Department and Institute of Urology, Tongji Hospital, Tongji Medical College, Huazhong University of Science and Technology, Wuhan, 430030, China.
Department of Rehabilitation, Tongji Hospital, Tongji Medical College, Huazhong University of Science and Technology, Wuhan, 430030, China.
Curr Med Sci. 2024 Aug;44(4):718-725. doi: 10.1007/s11596-024-2881-3. Epub 2024 Jun 27.
Bladder outlet obstruction (BOO) results in significant fibrosis in the chronic stage and elevated bladder pressure. Piezo1 is a type of mechanosensitive (MS) channel that directly responds to mechanical stimuli. To identify new targets for intervention in the treatment of BOO-induced fibrosis, this study investigated the impact of high hydrostatic pressure (HHP) on Piezo1 activity and the progression of bladder fibrosis.
Immunofluorescence staining was conducted to assess the protein abundance of Piezo1 in fibroblasts from obstructed rat bladders. Bladder fibroblasts were cultured under normal atmospheric conditions (0 cmHO) or exposed to HHP (50 cmHO or 100 cmHO). Agonists or inhibitors of Piezo1, YAP1, and ROCK1 were used to determine the underlying mechanism.

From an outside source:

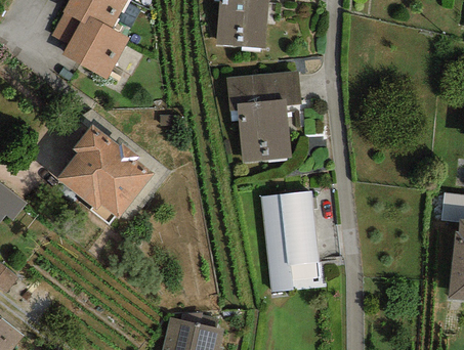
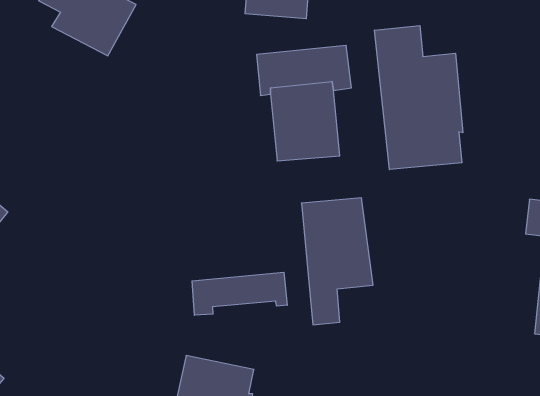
building: none -> [375,26,463,170]
building: [57,124,154,224] -> none
building: none -> [192,272,287,315]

The Piezo1 protein levels in fibroblasts from the obstructed bladder exhibited an elevation compared to the control group. HHP significantly promoted the expression of various pro-fibrotic factors and induced proliferation of fibroblasts. Additionally, the protein expression levels of Piezo1, YAP1, ROCK1 were elevated, and calcium influx was increased as the pressure increased. These effects were attenuated by the Piezo1 inhibitor Dooku1. The Piezo1 activator Yoda1 induced the expression of pro-fibrotic factors and the proliferation of fibroblasts, and elevated the protein levels of YAP1 and ROCK1 under normal atmospheric conditions in vitro. However, these effects could be partially inhibited by YAP1 or ROCK inhibitors.
The study suggests that HHP may exacerbate bladder fibrosis through activating Piezo1.

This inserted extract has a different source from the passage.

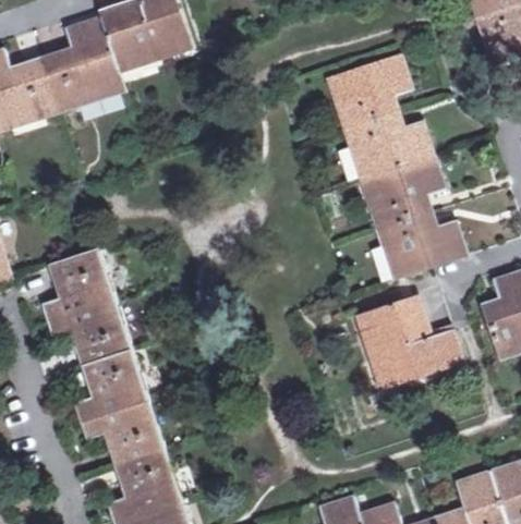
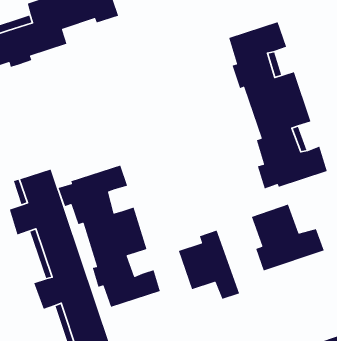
building: none -> [58,164,161,308]
building: none -> [178,230,240,300]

膀胱出口梗阻(BOO)在慢性阶段会导致显著的纤维化,并使膀胱压力升高。Piezo1 是一种机械敏感(MS)通道,可直接对机械刺激做出反应。为了寻找新的靶点来干预 BOO 引起的纤维化,本研究探讨了高静水压力(HHP)对 Piezo1 活性和膀胱纤维化进展的影响。
通过免疫荧光染色评估梗阻大鼠膀胱成纤维细胞中 Piezo1 的蛋白丰度。将膀胱成纤维细胞在正常大气压(0 cmHO)或 HHP(50 cmHO 或 100 cmHO)下培养。使用 Piezo1、YAP1 和 ROCK1 的激动剂或抑制剂来确定潜在的机制。
与对照组相比,梗阻膀胱成纤维细胞中的 Piezo1 蛋白水平升高。HHP 显著促进了各种促纤维化因子的表达,并诱导了成纤维细胞的增殖。此外,Piezo1、YAP1、ROCK1 的蛋白表达水平升高,随着压力的增加,钙内流增加。这些作用被 Piezo1 抑制剂 Dooku1 减弱。Piezo1 激动剂 Yoda1 在体外正常大气条件下诱导促纤维化因子的表达和成纤维细胞的增殖,并上调 YAP1 和 ROCK1 的蛋白水平。然而,YAP1 或 ROCK 抑制剂可部分抑制这些作用。
本研究表明,HHP 可能通过激活 Piezo1 加重膀胱纤维化。